-- Information provided follows --
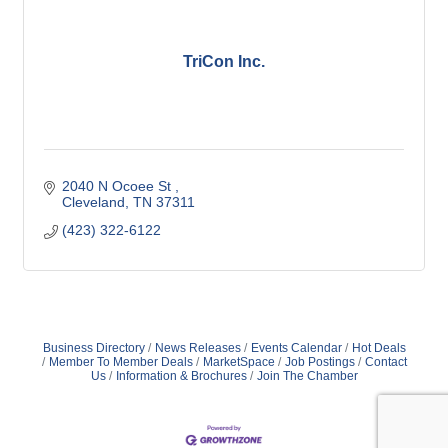
TriCon Inc.
2040 N Ocoee St 
Cleveland
TN
37311
(423) 322-6122
Business Directory
News Releases
Events Calendar
Hot Deals
Member To Member Deals
MarketSpace
Job Postings
Contact
Us
Information & Brochures
Join The Chamber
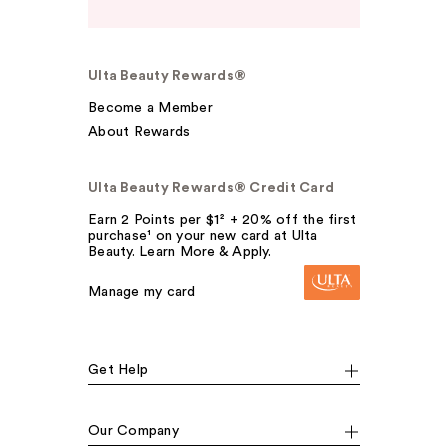
Ulta Beauty Rewards®
Become a Member
About Rewards
Ulta Beauty Rewards® Credit Card
Earn 2 Points per $1² + 20% off the first
purchase¹ on your new card at Ulta
Beauty. Learn More & Apply.
Manage my card
Get Help
Our Company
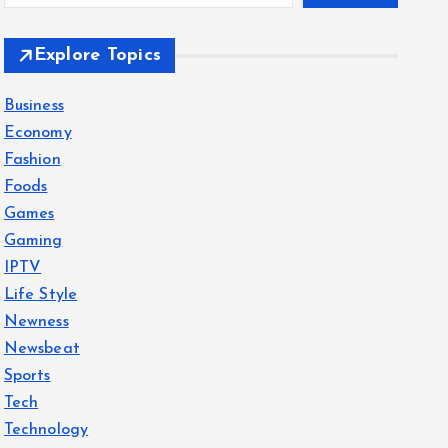
Explore Topics
Business
Economy
Fashion
Foods
Games
Gaming
IPTV
Life Style
Newness
Newsbeat
Sports
Tech
Technology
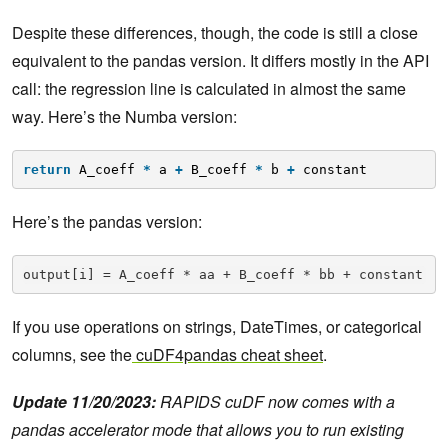
Despite these differences, though, the code is still a close
equivalent to the pandas version. It differs mostly in the API
call: the regression line is calculated in almost the same
way. Here’s the Numba version:
return
A_coeff 
*
a 
+
B_coeff 
*
b 
+
constant
Here’s the pandas version:
output[i] = A_coeff * aa + B_coeff * bb + constant
If you use operations on strings, DateTimes, or categorical
columns, see the
cuDF4pandas cheat
sheet
.
Update 11/20/2023:
RAPIDS cuDF now comes with a
pandas accelerator mode that allows you to run existing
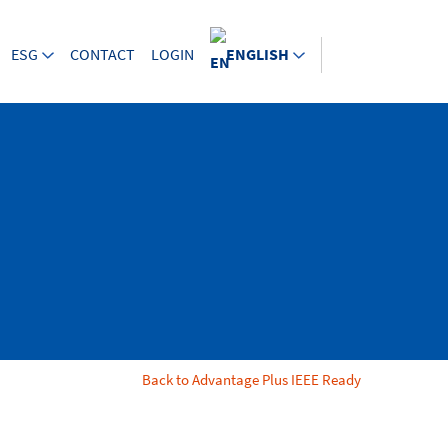
ESG
CONTACT
LOGIN
ENGLISH
Back to Advantage Plus IEEE Ready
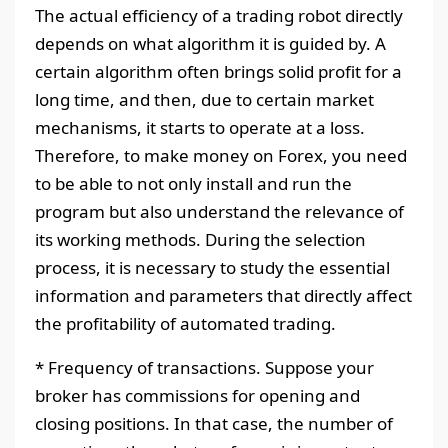
The actual efficiency of a trading robot directly
depends on what algorithm it is guided by. A
certain algorithm often brings solid profit for a
long time, and then, due to certain market
mechanisms, it starts to operate at a loss.
Therefore, to make money on Forex, you need
to be able to not only install and run the
program but also understand the relevance of
its working methods. During the selection
process, it is necessary to study the essential
information and parameters that directly affect
the profitability of automated trading.
* Frequency of transactions. Suppose your
broker has commissions for opening and
closing positions. In that case, the number of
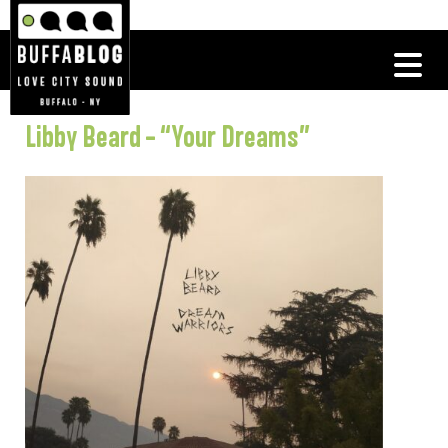
Libby Beard – “Your Dreams”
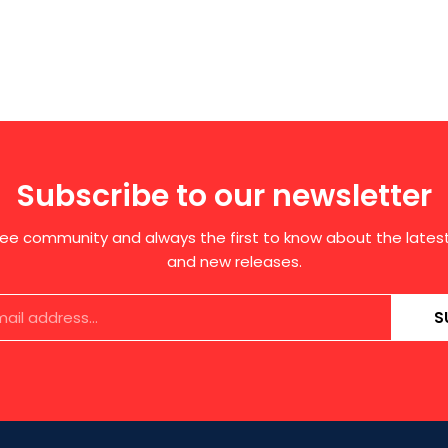
Subscribe to our newsletter
free community and always the first to know about the late
and new releases.
S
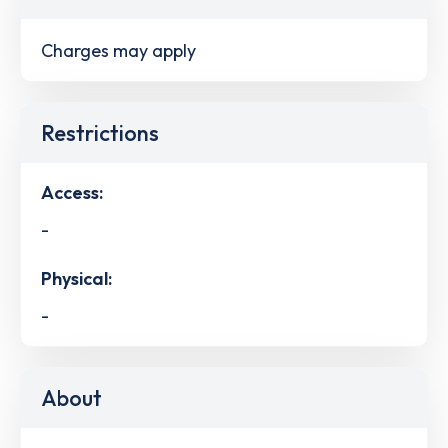
Charges may apply
Restrictions
Access:
-
Physical:
-
About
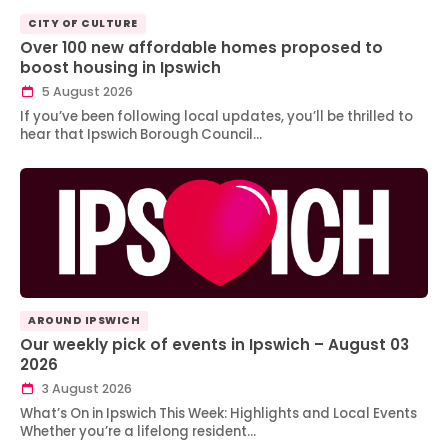
CITY OF CULTURE
Over 100 new affordable homes proposed to
boost housing in Ipswich
5 August 2026
If you’ve been following local updates, you’ll be thrilled to
hear that Ipswich Borough Council…
AROUND IPSWICH
Our weekly pick of events in Ipswich – August 03
2026
3 August 2026
What’s On in Ipswich This Week: Highlights and Local Events
Whether you’re a lifelong resident…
-- Information provided concluded --
> [Instruction] Go through the entries and return each line where the word "constant" appears.

> [Response below]
constant
output[i] = A_coeff * aa + B_coeff * bb + constant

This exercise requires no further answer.